(Circuit design data)
* * * * *

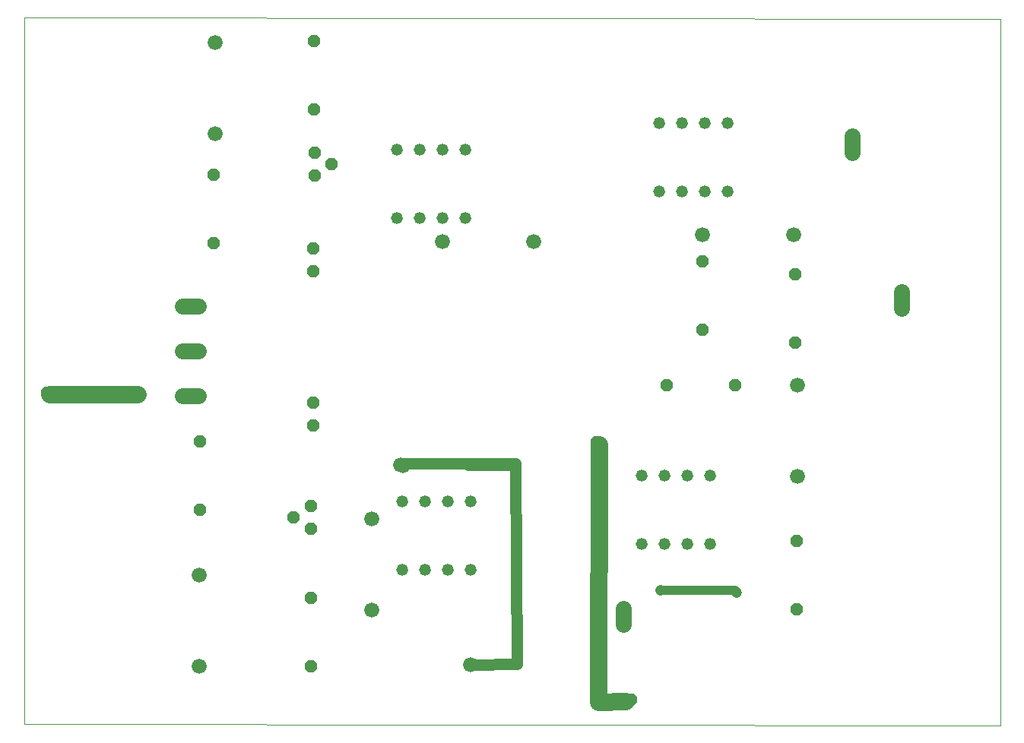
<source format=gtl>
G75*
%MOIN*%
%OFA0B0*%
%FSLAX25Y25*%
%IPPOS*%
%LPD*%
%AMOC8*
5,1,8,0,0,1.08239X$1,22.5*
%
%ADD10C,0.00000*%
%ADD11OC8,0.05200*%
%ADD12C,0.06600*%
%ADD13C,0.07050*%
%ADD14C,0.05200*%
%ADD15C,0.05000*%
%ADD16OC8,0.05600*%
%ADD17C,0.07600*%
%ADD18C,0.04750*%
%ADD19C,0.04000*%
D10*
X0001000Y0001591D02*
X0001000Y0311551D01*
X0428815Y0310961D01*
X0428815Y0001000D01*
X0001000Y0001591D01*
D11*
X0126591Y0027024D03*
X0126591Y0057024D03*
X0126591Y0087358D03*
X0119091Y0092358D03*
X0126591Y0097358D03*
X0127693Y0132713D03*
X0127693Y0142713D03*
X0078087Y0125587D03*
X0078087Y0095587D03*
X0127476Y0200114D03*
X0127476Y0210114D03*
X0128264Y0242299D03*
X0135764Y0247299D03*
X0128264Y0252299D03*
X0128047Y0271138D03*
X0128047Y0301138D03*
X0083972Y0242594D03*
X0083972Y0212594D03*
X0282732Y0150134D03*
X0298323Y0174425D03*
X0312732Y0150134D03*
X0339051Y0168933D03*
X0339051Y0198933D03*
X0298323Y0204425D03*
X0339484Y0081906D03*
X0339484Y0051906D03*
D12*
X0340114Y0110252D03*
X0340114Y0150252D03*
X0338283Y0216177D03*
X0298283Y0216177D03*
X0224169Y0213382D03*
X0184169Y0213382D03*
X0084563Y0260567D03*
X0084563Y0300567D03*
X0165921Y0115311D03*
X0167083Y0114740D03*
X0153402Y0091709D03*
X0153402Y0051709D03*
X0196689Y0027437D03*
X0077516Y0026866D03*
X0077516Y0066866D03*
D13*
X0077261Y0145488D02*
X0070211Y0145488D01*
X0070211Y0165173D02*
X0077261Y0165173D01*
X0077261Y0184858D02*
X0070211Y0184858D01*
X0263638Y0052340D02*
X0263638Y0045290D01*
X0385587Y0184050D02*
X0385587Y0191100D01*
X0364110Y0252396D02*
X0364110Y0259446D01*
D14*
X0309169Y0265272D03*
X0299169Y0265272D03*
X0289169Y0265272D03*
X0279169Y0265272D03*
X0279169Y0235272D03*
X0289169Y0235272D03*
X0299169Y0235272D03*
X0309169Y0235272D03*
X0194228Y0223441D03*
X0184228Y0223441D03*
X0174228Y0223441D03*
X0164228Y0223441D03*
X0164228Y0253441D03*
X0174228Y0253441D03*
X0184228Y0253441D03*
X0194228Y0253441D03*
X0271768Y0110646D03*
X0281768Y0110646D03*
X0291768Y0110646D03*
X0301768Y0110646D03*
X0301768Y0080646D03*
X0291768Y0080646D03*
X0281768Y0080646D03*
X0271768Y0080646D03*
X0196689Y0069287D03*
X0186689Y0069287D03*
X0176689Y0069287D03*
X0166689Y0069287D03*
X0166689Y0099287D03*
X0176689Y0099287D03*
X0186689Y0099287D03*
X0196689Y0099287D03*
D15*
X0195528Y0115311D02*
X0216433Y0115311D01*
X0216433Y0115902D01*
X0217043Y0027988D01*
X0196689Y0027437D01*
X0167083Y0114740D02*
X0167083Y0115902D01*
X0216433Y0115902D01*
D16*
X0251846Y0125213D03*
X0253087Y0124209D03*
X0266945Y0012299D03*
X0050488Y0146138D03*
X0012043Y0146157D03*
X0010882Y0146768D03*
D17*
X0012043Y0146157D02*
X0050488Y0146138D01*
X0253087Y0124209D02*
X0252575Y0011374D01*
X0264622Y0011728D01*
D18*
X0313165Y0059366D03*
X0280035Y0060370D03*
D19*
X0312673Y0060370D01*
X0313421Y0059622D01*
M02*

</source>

* * * * *

## What to work on
Once the line with "X0127693Y0132713D03*" is found in the records above, print exactly that line and every line after it through the line with "X0282732Y0150134D03*".

## Task response
X0127693Y0132713D03*
X0127693Y0142713D03*
X0078087Y0125587D03*
X0078087Y0095587D03*
X0127476Y0200114D03*
X0127476Y0210114D03*
X0128264Y0242299D03*
X0135764Y0247299D03*
X0128264Y0252299D03*
X0128047Y0271138D03*
X0128047Y0301138D03*
X0083972Y0242594D03*
X0083972Y0212594D03*
X0282732Y0150134D03*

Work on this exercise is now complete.